Browse[6]> pryr::parenvs(environment())
  label                           name            
1 <environment: 0x103657db8>      ""              
2 <environment: 0x106cac678>      ""              
3 <environment: namespace:mre168> ""              
4 <environment: 0x101d51910>      "imports:mre168"
5 <environment: namespace:base>   ""              
6 <environment: R_GlobalEnv>      ""     

Browse[6]> pryr::where("cpp_object_initializer")
<environment: 0x101d51910>
attr(,"name")
[1] "imports:mre168"

In the 'not working' case, it looks like the mre168 namespace doesn't end up importing the required symbol cpp_object_initializer.

tl;dr: packages that want to use modules _must_ import the entire Rcpp namespace, since the functions invoked will depend on objects on that namespace (and so we need to make sure that they're imported by the client package).

Or, we have to 'audit' modules and figure out what functions from the Rcpp namespace will be required by client packages, and ask package users to specifically import those as well.

Yeppers. We probably need to straighten the documentation out. Strictly speaking it is _most_ packages using Modules (see my RcppXts counterexample), but we may as well recommended it outright.

@eddelbuettel: Doc flag please + 0.12.9 label?

Whoops, looks like I can set milestones but not add new ones.

As an aside, we might also want to update the behavior of Rcpp.package.skeleton() to ensure the NAMESPACE file is populated as such when modules are used.
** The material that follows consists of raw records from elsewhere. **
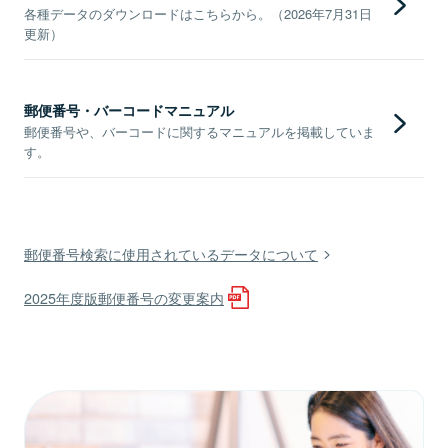
各種データのダウンロードはこちらから。（2026年7月31日
更新）
郵便番号・バーコードマニュアル
郵便番号や、バーコードに関するマニュアルを掲載していま
す。
郵便番号検索に使用されているデータについて
2025年度版郵便番号の変更案内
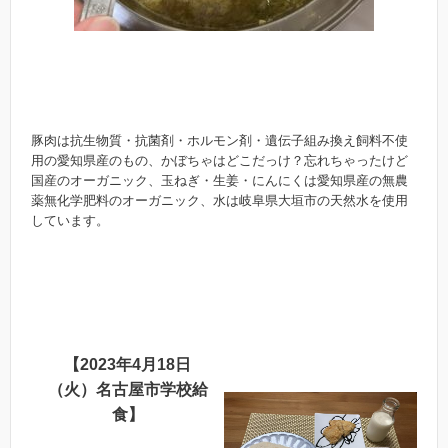
豚肉は抗生物質・抗菌剤・ホルモン剤・遺伝子組み換え飼料不使
用の愛知県産のもの、かぼちゃはどこだっけ？忘れちゃったけど
国産のオーガニック、玉ねぎ・生姜・にんにくは愛知県産の無農
薬無化学肥料のオーガニック、水は岐阜県大垣市の天然水を使用
しています。
【2023年4月18日
（火）名古屋市学校給
食】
We have this in Rcpp.package.skeleton

    if (isTRUE(module)) {
        writeLines('import(methods, Rcpp)', ns)
        message(" >> added import(methods, Rcpp) directive to NAMESPACE")
    } else {
        writeLines('importFrom(Rcpp, evalCpp)', ns)
        message(" >> added importFrom(Rcpp, evalCpp) directive to NAMESPACE" )
    }

and the import(methods, Rcpp) is actually what most of my packages using Modules. Maybe no need for change after all. We _already_ special-case Modules.

3.1.1 of the modules vignette already recommends "import(Rcpp)" for the NAMESPACE of packages that use Rcpp modules.

Well then! Perhaps the only thing that may be warranted here is an FAQ entry? Or even no action at all?

... saying "just trust Rcpp.package.skeleton(pkgName, module=TRUE)" ?

Don't know. Maybe we are actually done. Code seems correct, documentation seems correct.

I followed the vignette and didn't have a problem. At one point I tried "importFrom(Rcpp, evalCpp)", found it didn't work, and reverted. Curious to know how @ivan-krukov stumbled onto the issue to see if there's a gap somewhere that should be patched.

@ha0ye My example was mostly taken from the auto-generated RStudio "Package with Rcpp" template. This of course, has nothing to do with modules. So I suppose the issue could be closed.

Yes, that is more between you and RStudio for thinking it would just work with Modules. But it needs subtle adjustments.

I'm in favor of closing this.

+1 (I'll double check to see if we need to change anything on the RStudio side)

If you have 'infinite capacity' another toggle for 'Package w/Rcpp' _and modules_ could help.
But there are too many options as it stands.

Closing this now though. This seems known, documented and supported in the code (even though some of us, yours truly included, occasionally give less perfect recommendations).